◆ What needs to be done: List every property of the optimal sample sizes n1 and n2 that the page excerpt below gives.

◆ Page excerpt:
BEGIN

Expected profit in the test stage is (n1 + n2)μ, meaning the expected average profit is μ. The decision criteria if the treatments are equally sized is just δ(y1, y2) = I(y1 > y2), where y are average outcomes and I is the indicator function.
Expected average profit in the roll stage exceeds μ because we have a better than even likelihood of picking the best variant.
Optimal n1 and n2 are shown by the authors and have interesting properties:
n1 = n2 (in this setting with neutral priors)
n1 + n2 < N (always)
n1 and n2 grow with s, because higher s means we have less certainty for any given test sample
n1 and n2 decrease with σ. σ2 is the variance in outcomes from treatments in general. If σ is large, we have a larger likelihood of seeing dramatically different results in the test stage, so we are more likely to have certainty about which treatment is better. Furthermore, that dramatic difference means that exploitation pays off more—or, equivalently, that testing is costly—because one treatment will be worse than the other.
The authors determine expected regret relative to an omniscient practitioner who knows the better treatment ahead of time with no uncertainty, shown in equation 14. This regret is O(√N), meaning that regret grows proportionally to the square root of sample available. This is dramatically better than regret for the null hypothesis regime, which is Ω(N), asymptotically lower bound by N. For profit-maximization, it makes sense that a profit-maximizing rule will create much more profit than a rule tuned for a specific trade-off of experiment false positives and experiment false negatives.
Extension to asymmetric priors
Naturally you might want to favour one treatment, perhaps an incumbent. It might have survived previous experiments. You want to give it an advantage, and you may also have previous data on how it performed. This still fits in the general profit-maximization framework and the specific model presented. Section 4 of the paper goes into detail. These priors will affect optimal sample size, and they also are used in the decision criteria. That decision criteria is still to pick the treatment with the best expected outcome, but now that expected outcome is informed by priors.

END

◆ Study material:
BEGIN

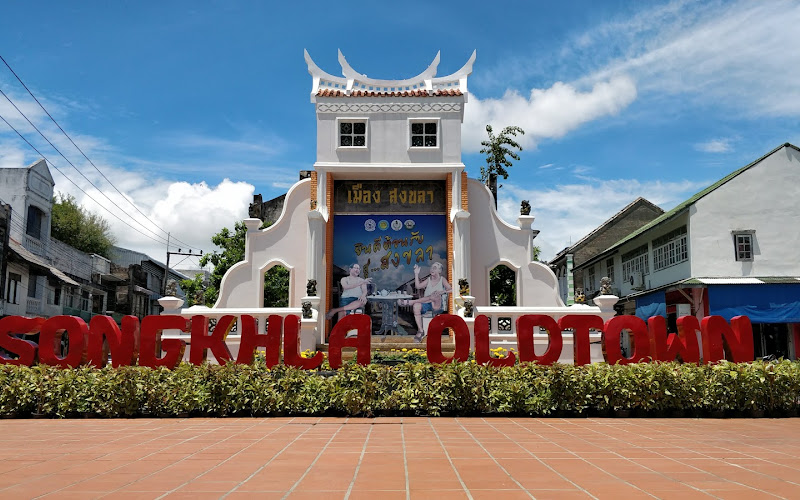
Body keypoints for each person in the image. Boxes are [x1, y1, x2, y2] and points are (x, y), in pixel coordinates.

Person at [398, 262, 452, 342]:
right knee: (416, 306)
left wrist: (442, 292)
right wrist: (416, 274)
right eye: (432, 267)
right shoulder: (429, 279)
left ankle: (410, 302)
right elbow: (418, 286)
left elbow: (451, 289)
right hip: (427, 304)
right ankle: (420, 331)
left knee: (434, 295)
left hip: (437, 305)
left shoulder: (442, 279)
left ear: (439, 271)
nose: (432, 269)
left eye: (435, 267)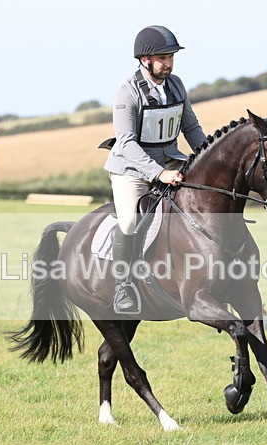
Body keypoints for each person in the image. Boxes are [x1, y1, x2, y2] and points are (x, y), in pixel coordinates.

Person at [103, 25, 207, 312]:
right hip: (132, 170)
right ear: (144, 60)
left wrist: (207, 156)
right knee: (128, 222)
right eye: (163, 58)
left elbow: (191, 127)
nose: (169, 63)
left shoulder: (176, 85)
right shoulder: (127, 92)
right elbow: (126, 143)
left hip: (171, 160)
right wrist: (158, 173)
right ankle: (123, 286)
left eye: (172, 57)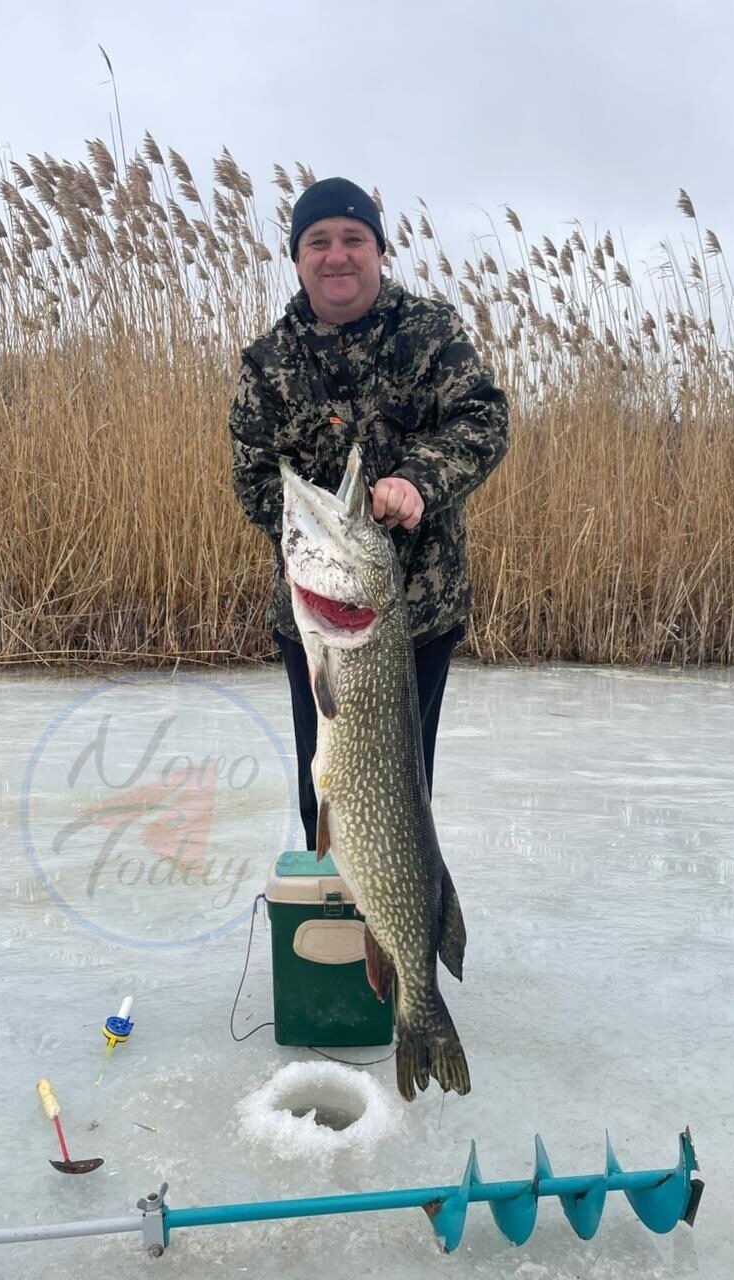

END

◆ Response:
- n1 = n2 (in this setting with neutral priors)
- n1 + n2 < N (always)
- n1 and n2 grow with s
- n1 and n2 decrease with σ